Список заданий -
(1) Выпишите из отрывка о строительстве Второй сцены все взятые в кавычки определения, которыми названо построенное здание Джека Даймонда.
(2) Когда, согласно отрывку о строительстве Второй сцены, убрали забор и леса?
(3) Продолжите отрывок о строительстве Второй сцены с того места, где он заканчивается.

Отрывок -
Когда Дворец и прилегающие к нему здания снесли и образовавшийся пустырь огородили забором, сузив проезжую часть улицы Декабристов до одной полосы, обиженная Коломна замолчала, над улицей повисло ожидание беды. Было понятно: что бы ни построили, какой бы шедевр ни возвели, все будет принято в штыки.

Вторую сцену возводили восемь лет. Первые три года, проходя мимо строительной площадки, через щель в заборе рассматривал котлован с подпочвенными водами, торчащие из него сваи. Заказчик в лице федерального правительства и руководства театра не могли выбрать облик здания. Устраивались конкурсы, обсуждения, подписывались и расторгались контракты, менялись генпроектировщики и генподрядчики, а на строительной площадке ничего не происходило, бетонный забор надежно скрывал огромную яму, стекающую по суглинку воду, ржавеющие металлоконструкции. Интерес к строительству угас, и я перестал заглядывать в щели.

Осенью 2008 года стройка ожила, не торопясь, из котлована выросли стены, оделись лесами, сверху замаячил профнастил крыши. Вдоль улицы Союза печатников выстроились большегрузы с отделочными материалами и сценическим оборудованием. В январе 2013-го забор и леса убрали. Ни «Платья императрицы», ни «Золотого купола» Доминика Перро Коломна не увидела, вместо них – «бетонный сарай», «супермаркет над станцией метро», «нечто среднее между универмагом и Макдональдсом» Джека Даймонда. Улицу здание не украсило, но и не испортило.

Записи из набора данных:
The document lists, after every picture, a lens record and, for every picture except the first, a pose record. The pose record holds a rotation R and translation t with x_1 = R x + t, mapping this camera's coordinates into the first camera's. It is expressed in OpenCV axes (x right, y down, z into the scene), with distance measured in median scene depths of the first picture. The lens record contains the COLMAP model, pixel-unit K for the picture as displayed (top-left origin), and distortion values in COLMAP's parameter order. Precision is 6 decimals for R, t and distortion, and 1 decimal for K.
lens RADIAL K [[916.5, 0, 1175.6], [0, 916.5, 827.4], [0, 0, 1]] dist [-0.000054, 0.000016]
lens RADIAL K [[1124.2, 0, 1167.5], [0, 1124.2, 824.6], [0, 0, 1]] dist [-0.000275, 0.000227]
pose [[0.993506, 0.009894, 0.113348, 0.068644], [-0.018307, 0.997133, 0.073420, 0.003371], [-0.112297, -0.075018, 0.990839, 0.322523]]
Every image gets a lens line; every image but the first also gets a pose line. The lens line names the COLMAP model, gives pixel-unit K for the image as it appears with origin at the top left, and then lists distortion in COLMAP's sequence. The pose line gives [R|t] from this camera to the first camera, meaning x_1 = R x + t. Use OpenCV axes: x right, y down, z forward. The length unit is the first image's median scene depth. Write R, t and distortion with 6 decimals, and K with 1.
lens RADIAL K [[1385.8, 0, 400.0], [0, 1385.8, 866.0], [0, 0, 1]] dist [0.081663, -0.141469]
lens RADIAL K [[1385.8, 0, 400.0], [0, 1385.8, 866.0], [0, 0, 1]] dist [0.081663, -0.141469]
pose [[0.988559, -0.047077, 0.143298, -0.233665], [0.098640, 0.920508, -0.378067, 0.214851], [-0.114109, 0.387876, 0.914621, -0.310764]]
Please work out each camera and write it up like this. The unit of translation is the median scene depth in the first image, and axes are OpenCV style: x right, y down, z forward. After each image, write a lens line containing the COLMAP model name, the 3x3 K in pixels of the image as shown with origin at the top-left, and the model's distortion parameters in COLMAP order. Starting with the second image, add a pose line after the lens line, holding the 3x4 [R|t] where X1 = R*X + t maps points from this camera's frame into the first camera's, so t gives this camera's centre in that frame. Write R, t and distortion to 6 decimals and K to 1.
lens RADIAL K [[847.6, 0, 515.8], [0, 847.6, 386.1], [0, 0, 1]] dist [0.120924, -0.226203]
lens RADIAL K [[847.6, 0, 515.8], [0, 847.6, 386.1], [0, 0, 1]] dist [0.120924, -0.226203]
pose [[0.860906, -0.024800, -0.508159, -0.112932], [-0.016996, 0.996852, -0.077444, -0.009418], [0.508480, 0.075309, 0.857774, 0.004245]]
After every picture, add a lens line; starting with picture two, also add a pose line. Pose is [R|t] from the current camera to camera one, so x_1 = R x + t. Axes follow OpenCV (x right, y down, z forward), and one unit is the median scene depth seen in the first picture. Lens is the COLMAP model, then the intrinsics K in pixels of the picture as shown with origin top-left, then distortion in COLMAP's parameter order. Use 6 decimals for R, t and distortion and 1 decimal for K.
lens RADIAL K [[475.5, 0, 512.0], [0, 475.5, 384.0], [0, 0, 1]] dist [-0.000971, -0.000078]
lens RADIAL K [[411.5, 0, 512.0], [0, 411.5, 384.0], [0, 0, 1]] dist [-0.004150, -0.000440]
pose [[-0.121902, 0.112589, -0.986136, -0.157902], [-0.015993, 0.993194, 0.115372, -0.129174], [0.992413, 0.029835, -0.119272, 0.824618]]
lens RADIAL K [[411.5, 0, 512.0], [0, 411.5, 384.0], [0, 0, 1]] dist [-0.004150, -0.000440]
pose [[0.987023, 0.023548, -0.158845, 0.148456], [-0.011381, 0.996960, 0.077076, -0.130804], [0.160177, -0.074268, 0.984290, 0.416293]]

Результаты выполнения -
(1)
«бетонный сарай»
«супермаркет над станцией метро»
«нечто среднее между универмагом и Макдональдсом»

(2) В январе 2013 года.

(3)
Открытие второй сцены назначили на 2 мая – день рождения Валерия Гергиева, 1 мая – предпремьерный показ, куда по билетам пригласили старейших работников театра, ветеранов войны, представителей творческой и технической интеллигенции города. Я посетил новую сцену накануне: Анна Соболева – спасибо ей – вспомнила обо мне и пришла в магазин.

– Геннадий Федорович, через полчаса начало генеральной репетиции гала-концерта. Другой возможности посетить новою сцену до официального открытия не будет, пойдемте, я вас проведу.

Я приглашения не ждал, извинился перед комитентом, не успевшим выложить вещи, подхватил очки и поспешил за Анной. Было известно, что на открытие второй сцены прибудут высокие гости, уже несколько дней, как охрану здания усилили, люди в черном патрулировали его по периметру, сотрудники спецслужб в гидрокостюмах исследовали расположенные вблизи канализационные колодцы, телефонные шахты и другие подземные сооружения. Авантюрность попытки проникнуть на режимную территорию сознавал, но не воспользоваться случаем – не уважать себя, воодушевляла Анна, цокающая каблучками рядом.

Служебный вход располагался на углу набережной Крюкова канала и улицы Союза печатников. Проходя мимо воссозданного фрагмента Литовского рынка, Анна проконсультировала, как себя вести и что сказать, если меня остановят. «Главное – уверенность, – наставляла она, – ничего не бойтесь».

Стеклянная дверь в здание не закрывалась, вереницами входили и выходили рабочие в комбинезонах, артисты, занятые в концерте и пришедшие посмотреть новую сцену из любопытства, журналисты, наладчики оборудования, технический персонал. Артистов и служащих театра пускали по удостоверениям, посторонних – по спискам. Утомленные проверкой удостоверений и паспортов, сличением фотографий и поиском фамилий в списках, охранники примелькавшихся посетителей пропускали запросто, не требуя документа. На этом строился расчет Анны. Какой охранник оставит без внимания изящную молодую женщину с копной черных волос, проходящую сотню раз на дню? Пожилой мужчина рядом подозрения не вызвал.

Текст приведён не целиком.